> **PROMPT**:
Write out every one of the records below word for word, leaving the pictures out.

Dataset entries

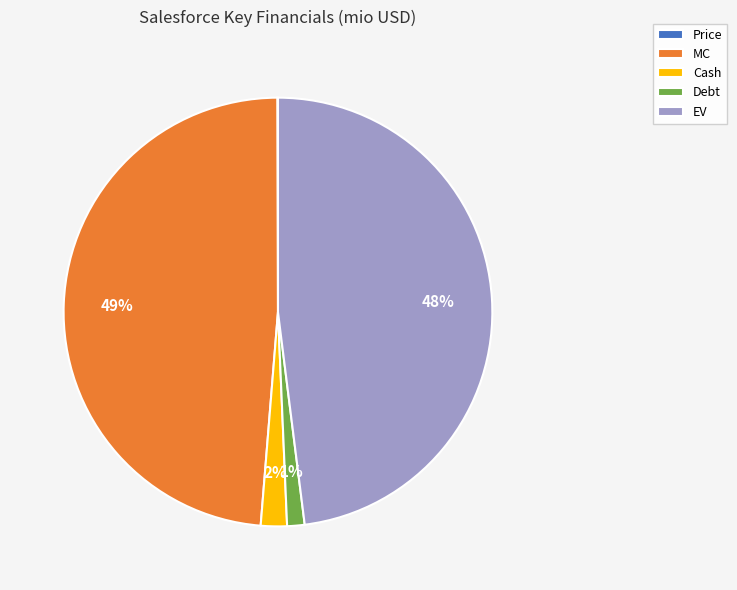

Does MC represent more than half of the total?

No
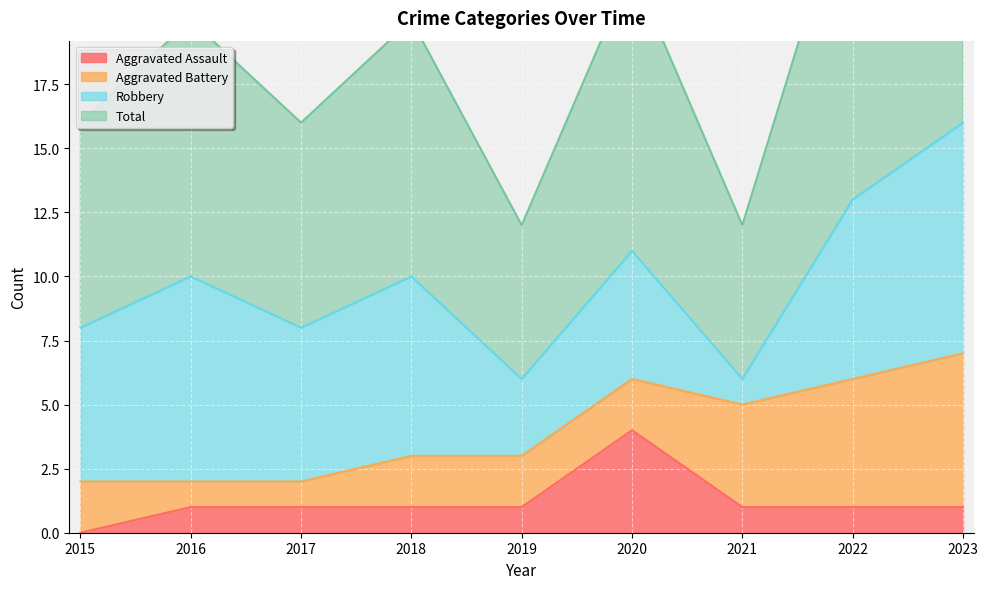

Where is Total nearest to the value 11?

2020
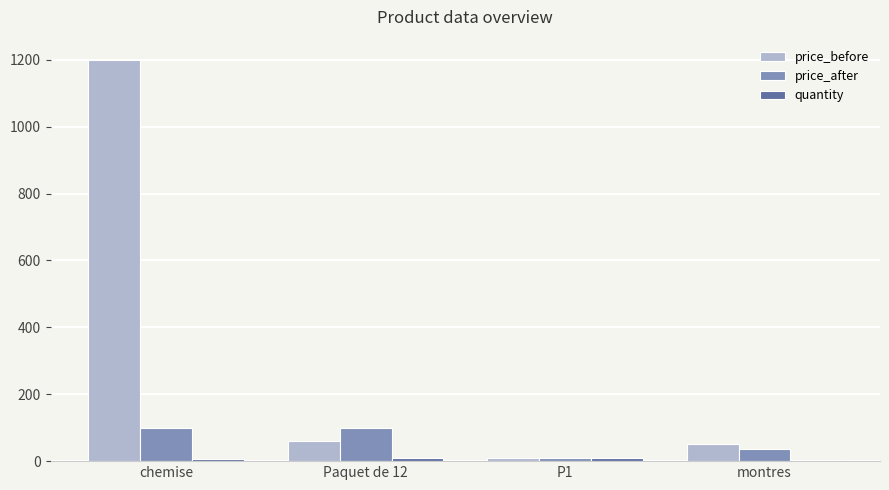

What is the difference between the maximum and minimum values in the price_before series?

1190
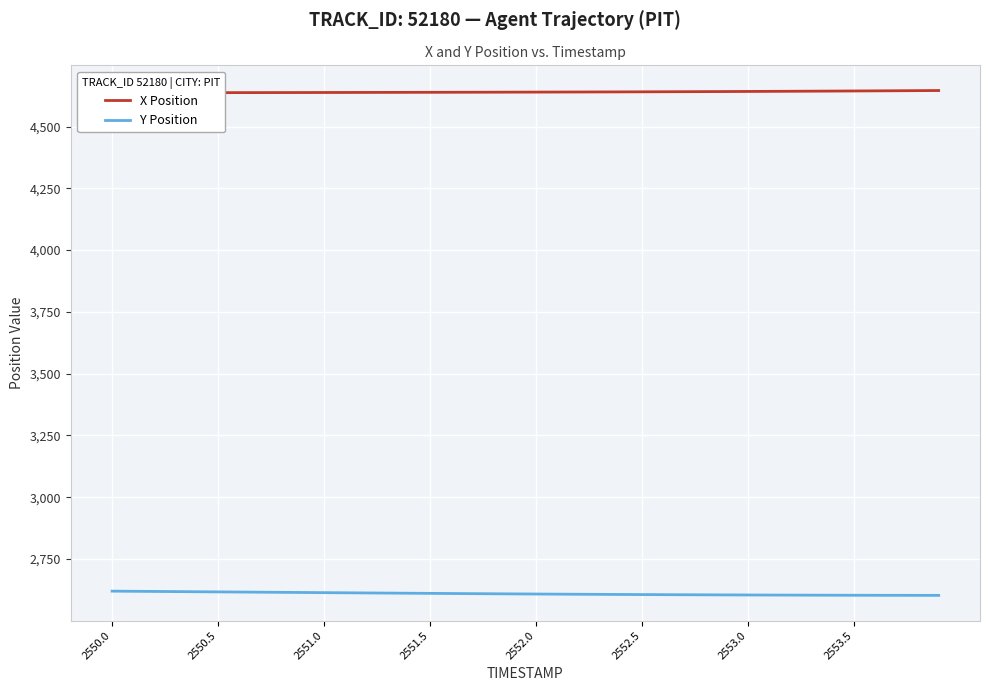

At which category is the sum across all series the highest?

2550.0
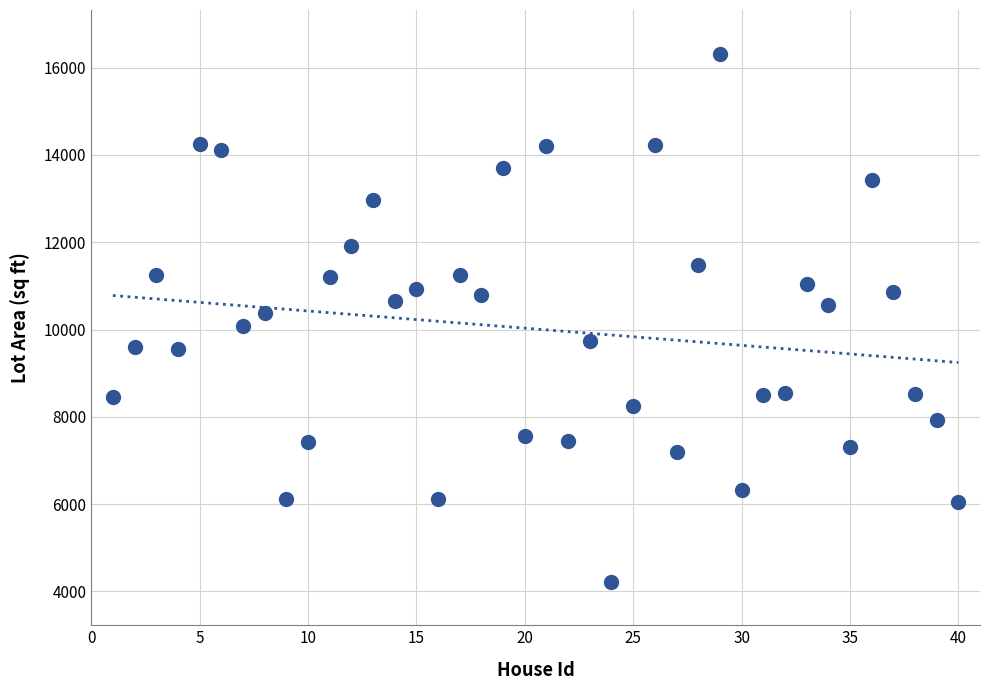

What is the range of Y values (max minus min)?

12097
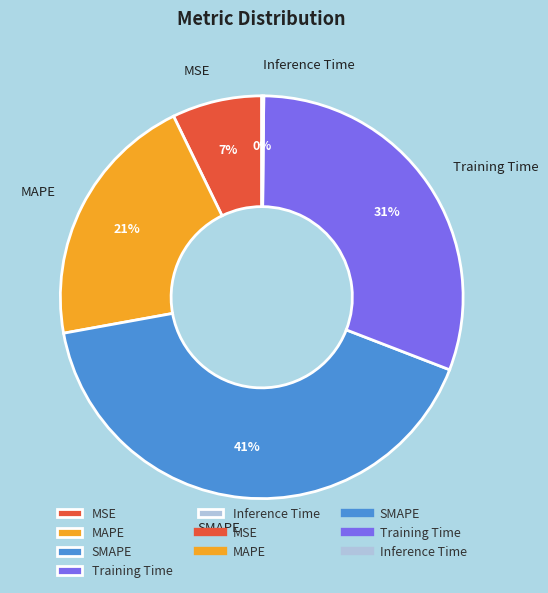

Is there any slice that represents more than half of the pie?

No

> **EXERCISE RESPONSE**:
Does MC represent more than half of the total?

No

Where is Total nearest to the value 11?

2020

What is the difference between the maximum and minimum values in the price_before series?

1190

At which category is the sum across all series the highest?

2550.0

What is the range of Y values (max minus min)?

12097

Is there any slice that represents more than half of the pie?

No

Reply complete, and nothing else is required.